We try to make sense of suffering and create involved scenarios of gods and spirits to justify loss and isolation. Then we argue over the different ideas and fight wars with the ones with different agendas. 

The dominant genes keep the aggressive ones at the top of the games. They reproduce and hope that their aggressive nature will insure their offsprings' niche at the top.

In case I have it wrong, maybe you should run for office or donate to the church. Promote yourself for the legacy and keep up those life insurance premiums. 

Meanwhile, I will play. That's pretty much all I've ever done.

It's all about love. Nothing else much matters.




Sunday, January 12, 2020

My World






Nobody ever accused me of optimism. That's alright. I see that half-full glass. Of course I see that other half, too. They say, whoever they are, that you make your own luck. Well, I've always been a little too lazy to make much of anything.

My luck, though, has been almost too good. I'm not complaining, you understand.

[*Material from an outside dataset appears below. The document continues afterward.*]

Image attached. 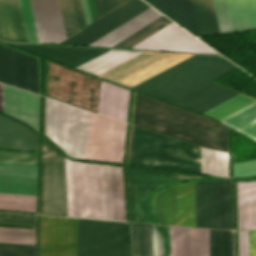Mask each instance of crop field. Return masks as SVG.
<instances>
[{"label":"crop field","instance_id":"1","mask_svg":"<svg viewBox=\"0 0 256 256\" xmlns=\"http://www.w3.org/2000/svg\"><path fill=\"white\" fill-rule=\"evenodd\" d=\"M66 216L125 221L122 168L63 157ZM62 155L43 141L40 214L65 216Z\"/></svg>","mask_w":256,"mask_h":256},{"label":"crop field","instance_id":"10","mask_svg":"<svg viewBox=\"0 0 256 256\" xmlns=\"http://www.w3.org/2000/svg\"><path fill=\"white\" fill-rule=\"evenodd\" d=\"M148 7L142 0H128L61 44L88 46Z\"/></svg>","mask_w":256,"mask_h":256},{"label":"crop field","instance_id":"24","mask_svg":"<svg viewBox=\"0 0 256 256\" xmlns=\"http://www.w3.org/2000/svg\"><path fill=\"white\" fill-rule=\"evenodd\" d=\"M160 15L150 7L90 46L111 47Z\"/></svg>","mask_w":256,"mask_h":256},{"label":"crop field","instance_id":"44","mask_svg":"<svg viewBox=\"0 0 256 256\" xmlns=\"http://www.w3.org/2000/svg\"><path fill=\"white\" fill-rule=\"evenodd\" d=\"M38 154L0 151V162L37 165Z\"/></svg>","mask_w":256,"mask_h":256},{"label":"crop field","instance_id":"33","mask_svg":"<svg viewBox=\"0 0 256 256\" xmlns=\"http://www.w3.org/2000/svg\"><path fill=\"white\" fill-rule=\"evenodd\" d=\"M170 256H192V228L170 226Z\"/></svg>","mask_w":256,"mask_h":256},{"label":"crop field","instance_id":"37","mask_svg":"<svg viewBox=\"0 0 256 256\" xmlns=\"http://www.w3.org/2000/svg\"><path fill=\"white\" fill-rule=\"evenodd\" d=\"M170 23L172 22L162 15L159 18L152 21L151 23H149L148 25L138 30L137 32L133 33L129 37L125 38L118 44L114 45L113 47L130 48L135 44L141 42L142 40L146 39L147 37L151 36L152 34L156 33L157 31L164 28Z\"/></svg>","mask_w":256,"mask_h":256},{"label":"crop field","instance_id":"28","mask_svg":"<svg viewBox=\"0 0 256 256\" xmlns=\"http://www.w3.org/2000/svg\"><path fill=\"white\" fill-rule=\"evenodd\" d=\"M140 53L142 52L110 50L76 68L98 76Z\"/></svg>","mask_w":256,"mask_h":256},{"label":"crop field","instance_id":"40","mask_svg":"<svg viewBox=\"0 0 256 256\" xmlns=\"http://www.w3.org/2000/svg\"><path fill=\"white\" fill-rule=\"evenodd\" d=\"M35 230L0 227V242L34 245Z\"/></svg>","mask_w":256,"mask_h":256},{"label":"crop field","instance_id":"47","mask_svg":"<svg viewBox=\"0 0 256 256\" xmlns=\"http://www.w3.org/2000/svg\"><path fill=\"white\" fill-rule=\"evenodd\" d=\"M0 223L35 225V216L0 213Z\"/></svg>","mask_w":256,"mask_h":256},{"label":"crop field","instance_id":"43","mask_svg":"<svg viewBox=\"0 0 256 256\" xmlns=\"http://www.w3.org/2000/svg\"><path fill=\"white\" fill-rule=\"evenodd\" d=\"M66 36L69 37L77 31L70 0H58Z\"/></svg>","mask_w":256,"mask_h":256},{"label":"crop field","instance_id":"12","mask_svg":"<svg viewBox=\"0 0 256 256\" xmlns=\"http://www.w3.org/2000/svg\"><path fill=\"white\" fill-rule=\"evenodd\" d=\"M128 187H129V205L130 221L144 222L139 207L142 199L154 188L168 181H181L200 176H191L174 173H162L140 169L127 168Z\"/></svg>","mask_w":256,"mask_h":256},{"label":"crop field","instance_id":"6","mask_svg":"<svg viewBox=\"0 0 256 256\" xmlns=\"http://www.w3.org/2000/svg\"><path fill=\"white\" fill-rule=\"evenodd\" d=\"M54 63L45 60L44 95L53 99ZM101 81L55 63L54 99L97 113Z\"/></svg>","mask_w":256,"mask_h":256},{"label":"crop field","instance_id":"36","mask_svg":"<svg viewBox=\"0 0 256 256\" xmlns=\"http://www.w3.org/2000/svg\"><path fill=\"white\" fill-rule=\"evenodd\" d=\"M254 102L256 100L239 94L203 114L222 120Z\"/></svg>","mask_w":256,"mask_h":256},{"label":"crop field","instance_id":"27","mask_svg":"<svg viewBox=\"0 0 256 256\" xmlns=\"http://www.w3.org/2000/svg\"><path fill=\"white\" fill-rule=\"evenodd\" d=\"M177 225L195 227V184L176 185Z\"/></svg>","mask_w":256,"mask_h":256},{"label":"crop field","instance_id":"5","mask_svg":"<svg viewBox=\"0 0 256 256\" xmlns=\"http://www.w3.org/2000/svg\"><path fill=\"white\" fill-rule=\"evenodd\" d=\"M76 219L41 216L40 256H75ZM92 220L77 219L76 256H91Z\"/></svg>","mask_w":256,"mask_h":256},{"label":"crop field","instance_id":"20","mask_svg":"<svg viewBox=\"0 0 256 256\" xmlns=\"http://www.w3.org/2000/svg\"><path fill=\"white\" fill-rule=\"evenodd\" d=\"M11 44L35 52L37 54L43 55L45 57L72 65L74 67L107 51L103 49L58 47L14 43Z\"/></svg>","mask_w":256,"mask_h":256},{"label":"crop field","instance_id":"3","mask_svg":"<svg viewBox=\"0 0 256 256\" xmlns=\"http://www.w3.org/2000/svg\"><path fill=\"white\" fill-rule=\"evenodd\" d=\"M128 164L201 172L200 148L133 126Z\"/></svg>","mask_w":256,"mask_h":256},{"label":"crop field","instance_id":"21","mask_svg":"<svg viewBox=\"0 0 256 256\" xmlns=\"http://www.w3.org/2000/svg\"><path fill=\"white\" fill-rule=\"evenodd\" d=\"M0 40L28 42L18 0H0Z\"/></svg>","mask_w":256,"mask_h":256},{"label":"crop field","instance_id":"18","mask_svg":"<svg viewBox=\"0 0 256 256\" xmlns=\"http://www.w3.org/2000/svg\"><path fill=\"white\" fill-rule=\"evenodd\" d=\"M0 149L38 152V136L25 126L0 116Z\"/></svg>","mask_w":256,"mask_h":256},{"label":"crop field","instance_id":"42","mask_svg":"<svg viewBox=\"0 0 256 256\" xmlns=\"http://www.w3.org/2000/svg\"><path fill=\"white\" fill-rule=\"evenodd\" d=\"M29 42L39 43L29 0H19Z\"/></svg>","mask_w":256,"mask_h":256},{"label":"crop field","instance_id":"23","mask_svg":"<svg viewBox=\"0 0 256 256\" xmlns=\"http://www.w3.org/2000/svg\"><path fill=\"white\" fill-rule=\"evenodd\" d=\"M238 230L256 229V181L237 182Z\"/></svg>","mask_w":256,"mask_h":256},{"label":"crop field","instance_id":"54","mask_svg":"<svg viewBox=\"0 0 256 256\" xmlns=\"http://www.w3.org/2000/svg\"><path fill=\"white\" fill-rule=\"evenodd\" d=\"M0 111L2 112V84H0Z\"/></svg>","mask_w":256,"mask_h":256},{"label":"crop field","instance_id":"35","mask_svg":"<svg viewBox=\"0 0 256 256\" xmlns=\"http://www.w3.org/2000/svg\"><path fill=\"white\" fill-rule=\"evenodd\" d=\"M255 120H256V103L221 122L231 126L232 128L238 130L239 132L245 134L246 136L256 141V122L242 130L240 129L241 127Z\"/></svg>","mask_w":256,"mask_h":256},{"label":"crop field","instance_id":"49","mask_svg":"<svg viewBox=\"0 0 256 256\" xmlns=\"http://www.w3.org/2000/svg\"><path fill=\"white\" fill-rule=\"evenodd\" d=\"M238 256H248V232L238 231Z\"/></svg>","mask_w":256,"mask_h":256},{"label":"crop field","instance_id":"11","mask_svg":"<svg viewBox=\"0 0 256 256\" xmlns=\"http://www.w3.org/2000/svg\"><path fill=\"white\" fill-rule=\"evenodd\" d=\"M0 82L38 94L37 59L0 46Z\"/></svg>","mask_w":256,"mask_h":256},{"label":"crop field","instance_id":"53","mask_svg":"<svg viewBox=\"0 0 256 256\" xmlns=\"http://www.w3.org/2000/svg\"><path fill=\"white\" fill-rule=\"evenodd\" d=\"M81 2H82V6H83L86 23L89 24L90 22H92V19H91L89 7H88V2H87V0H81Z\"/></svg>","mask_w":256,"mask_h":256},{"label":"crop field","instance_id":"48","mask_svg":"<svg viewBox=\"0 0 256 256\" xmlns=\"http://www.w3.org/2000/svg\"><path fill=\"white\" fill-rule=\"evenodd\" d=\"M71 3H72V7H73V12H74L77 28L80 29V28L86 26L82 7H81V2H80V0H71Z\"/></svg>","mask_w":256,"mask_h":256},{"label":"crop field","instance_id":"25","mask_svg":"<svg viewBox=\"0 0 256 256\" xmlns=\"http://www.w3.org/2000/svg\"><path fill=\"white\" fill-rule=\"evenodd\" d=\"M163 12L198 34L190 0H147ZM199 35V34H198Z\"/></svg>","mask_w":256,"mask_h":256},{"label":"crop field","instance_id":"32","mask_svg":"<svg viewBox=\"0 0 256 256\" xmlns=\"http://www.w3.org/2000/svg\"><path fill=\"white\" fill-rule=\"evenodd\" d=\"M237 94L238 93L234 91L220 86L202 95L201 97L183 105L182 107L202 113Z\"/></svg>","mask_w":256,"mask_h":256},{"label":"crop field","instance_id":"14","mask_svg":"<svg viewBox=\"0 0 256 256\" xmlns=\"http://www.w3.org/2000/svg\"><path fill=\"white\" fill-rule=\"evenodd\" d=\"M221 34L256 29V0H213Z\"/></svg>","mask_w":256,"mask_h":256},{"label":"crop field","instance_id":"31","mask_svg":"<svg viewBox=\"0 0 256 256\" xmlns=\"http://www.w3.org/2000/svg\"><path fill=\"white\" fill-rule=\"evenodd\" d=\"M133 256H155L152 225L131 223Z\"/></svg>","mask_w":256,"mask_h":256},{"label":"crop field","instance_id":"15","mask_svg":"<svg viewBox=\"0 0 256 256\" xmlns=\"http://www.w3.org/2000/svg\"><path fill=\"white\" fill-rule=\"evenodd\" d=\"M92 256H127L125 223L93 220Z\"/></svg>","mask_w":256,"mask_h":256},{"label":"crop field","instance_id":"51","mask_svg":"<svg viewBox=\"0 0 256 256\" xmlns=\"http://www.w3.org/2000/svg\"><path fill=\"white\" fill-rule=\"evenodd\" d=\"M249 256H256V232H249Z\"/></svg>","mask_w":256,"mask_h":256},{"label":"crop field","instance_id":"2","mask_svg":"<svg viewBox=\"0 0 256 256\" xmlns=\"http://www.w3.org/2000/svg\"><path fill=\"white\" fill-rule=\"evenodd\" d=\"M133 124L196 145L226 151V127L138 93Z\"/></svg>","mask_w":256,"mask_h":256},{"label":"crop field","instance_id":"39","mask_svg":"<svg viewBox=\"0 0 256 256\" xmlns=\"http://www.w3.org/2000/svg\"><path fill=\"white\" fill-rule=\"evenodd\" d=\"M210 256H232V231L210 230Z\"/></svg>","mask_w":256,"mask_h":256},{"label":"crop field","instance_id":"9","mask_svg":"<svg viewBox=\"0 0 256 256\" xmlns=\"http://www.w3.org/2000/svg\"><path fill=\"white\" fill-rule=\"evenodd\" d=\"M125 128L91 112L85 159L121 164Z\"/></svg>","mask_w":256,"mask_h":256},{"label":"crop field","instance_id":"34","mask_svg":"<svg viewBox=\"0 0 256 256\" xmlns=\"http://www.w3.org/2000/svg\"><path fill=\"white\" fill-rule=\"evenodd\" d=\"M37 178L0 175V192L36 195Z\"/></svg>","mask_w":256,"mask_h":256},{"label":"crop field","instance_id":"52","mask_svg":"<svg viewBox=\"0 0 256 256\" xmlns=\"http://www.w3.org/2000/svg\"><path fill=\"white\" fill-rule=\"evenodd\" d=\"M88 2H89L92 19L95 20L96 18H98V15H99V17L101 16L97 0H96V5H97V10H98V15H97V10H96L95 0H88Z\"/></svg>","mask_w":256,"mask_h":256},{"label":"crop field","instance_id":"19","mask_svg":"<svg viewBox=\"0 0 256 256\" xmlns=\"http://www.w3.org/2000/svg\"><path fill=\"white\" fill-rule=\"evenodd\" d=\"M220 57L195 55L134 89L152 93Z\"/></svg>","mask_w":256,"mask_h":256},{"label":"crop field","instance_id":"7","mask_svg":"<svg viewBox=\"0 0 256 256\" xmlns=\"http://www.w3.org/2000/svg\"><path fill=\"white\" fill-rule=\"evenodd\" d=\"M196 227L232 229V181L196 184Z\"/></svg>","mask_w":256,"mask_h":256},{"label":"crop field","instance_id":"4","mask_svg":"<svg viewBox=\"0 0 256 256\" xmlns=\"http://www.w3.org/2000/svg\"><path fill=\"white\" fill-rule=\"evenodd\" d=\"M90 112L46 98L45 136L64 153L84 159Z\"/></svg>","mask_w":256,"mask_h":256},{"label":"crop field","instance_id":"17","mask_svg":"<svg viewBox=\"0 0 256 256\" xmlns=\"http://www.w3.org/2000/svg\"><path fill=\"white\" fill-rule=\"evenodd\" d=\"M3 112L38 131L39 96L3 84Z\"/></svg>","mask_w":256,"mask_h":256},{"label":"crop field","instance_id":"26","mask_svg":"<svg viewBox=\"0 0 256 256\" xmlns=\"http://www.w3.org/2000/svg\"><path fill=\"white\" fill-rule=\"evenodd\" d=\"M151 207L159 224L176 225L175 185L160 190L153 197Z\"/></svg>","mask_w":256,"mask_h":256},{"label":"crop field","instance_id":"45","mask_svg":"<svg viewBox=\"0 0 256 256\" xmlns=\"http://www.w3.org/2000/svg\"><path fill=\"white\" fill-rule=\"evenodd\" d=\"M0 174L37 177V166L0 163Z\"/></svg>","mask_w":256,"mask_h":256},{"label":"crop field","instance_id":"8","mask_svg":"<svg viewBox=\"0 0 256 256\" xmlns=\"http://www.w3.org/2000/svg\"><path fill=\"white\" fill-rule=\"evenodd\" d=\"M236 68L238 67L222 57L151 95L181 106L218 87L212 81Z\"/></svg>","mask_w":256,"mask_h":256},{"label":"crop field","instance_id":"13","mask_svg":"<svg viewBox=\"0 0 256 256\" xmlns=\"http://www.w3.org/2000/svg\"><path fill=\"white\" fill-rule=\"evenodd\" d=\"M132 49L218 54L174 23Z\"/></svg>","mask_w":256,"mask_h":256},{"label":"crop field","instance_id":"30","mask_svg":"<svg viewBox=\"0 0 256 256\" xmlns=\"http://www.w3.org/2000/svg\"><path fill=\"white\" fill-rule=\"evenodd\" d=\"M202 172L229 177V153L201 148Z\"/></svg>","mask_w":256,"mask_h":256},{"label":"crop field","instance_id":"50","mask_svg":"<svg viewBox=\"0 0 256 256\" xmlns=\"http://www.w3.org/2000/svg\"><path fill=\"white\" fill-rule=\"evenodd\" d=\"M124 1L126 0H98L101 14L104 15Z\"/></svg>","mask_w":256,"mask_h":256},{"label":"crop field","instance_id":"41","mask_svg":"<svg viewBox=\"0 0 256 256\" xmlns=\"http://www.w3.org/2000/svg\"><path fill=\"white\" fill-rule=\"evenodd\" d=\"M193 256H209V230L193 228Z\"/></svg>","mask_w":256,"mask_h":256},{"label":"crop field","instance_id":"16","mask_svg":"<svg viewBox=\"0 0 256 256\" xmlns=\"http://www.w3.org/2000/svg\"><path fill=\"white\" fill-rule=\"evenodd\" d=\"M40 43L66 39L57 0H30Z\"/></svg>","mask_w":256,"mask_h":256},{"label":"crop field","instance_id":"46","mask_svg":"<svg viewBox=\"0 0 256 256\" xmlns=\"http://www.w3.org/2000/svg\"><path fill=\"white\" fill-rule=\"evenodd\" d=\"M0 256H34V246L0 243Z\"/></svg>","mask_w":256,"mask_h":256},{"label":"crop field","instance_id":"22","mask_svg":"<svg viewBox=\"0 0 256 256\" xmlns=\"http://www.w3.org/2000/svg\"><path fill=\"white\" fill-rule=\"evenodd\" d=\"M130 91L102 81L98 113L126 122Z\"/></svg>","mask_w":256,"mask_h":256},{"label":"crop field","instance_id":"38","mask_svg":"<svg viewBox=\"0 0 256 256\" xmlns=\"http://www.w3.org/2000/svg\"><path fill=\"white\" fill-rule=\"evenodd\" d=\"M36 196L0 193V210L35 212Z\"/></svg>","mask_w":256,"mask_h":256},{"label":"crop field","instance_id":"29","mask_svg":"<svg viewBox=\"0 0 256 256\" xmlns=\"http://www.w3.org/2000/svg\"><path fill=\"white\" fill-rule=\"evenodd\" d=\"M200 36L220 34L212 0H191Z\"/></svg>","mask_w":256,"mask_h":256}]
</instances>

Maybe I'll have some new songs for you soon. I seem to have a head full of them.







Saturday, January 4, 2020

Black-Eyed Peas, War and Cornbread







One of our continents is ablaze. In the meantime, we have just assassinated Iran's second most powerful man. Are we off to a fine start for a year, a decade, or what?

Hey, all you end of the worlders- I hope the premium on your life insurance is paid up.

Me? I suppose I'm one of the fortunate ones. Neither my teeth nor my savings were designed to last this long. My phone nor my pecker, either, come to think of it.

My allegiance is to no flag, no political party. By the way, whose idea was it to call them "parties," anyway?

My New Year's toast is to love and art; truth and beauty; nature and charity and kindness.

Give us peace on earth and end this dreadful, dreadful war.



Friday, January 3, 2020

Love and Mercury






As a kid I loved to take those little desk thermometers and break the glass so that I could play with the mercury. I would always end up putting the mercury in my mouth. That seemed to be the only way to keep it from disappearing, bit by bit.

Seems that maybe I've used the same shaky logic dealing with love over a lifetime. Life, in general, I suppose. I've hoarded life like other nuts have kept twine or tin foil. Oh, I'm aware that it's aluminum foil now, and has been for decades. I'm too stubborn to call it that.

Those t shirts from twenty years ago that I saved for the future- this is the future and they won't fit. Dad blast it!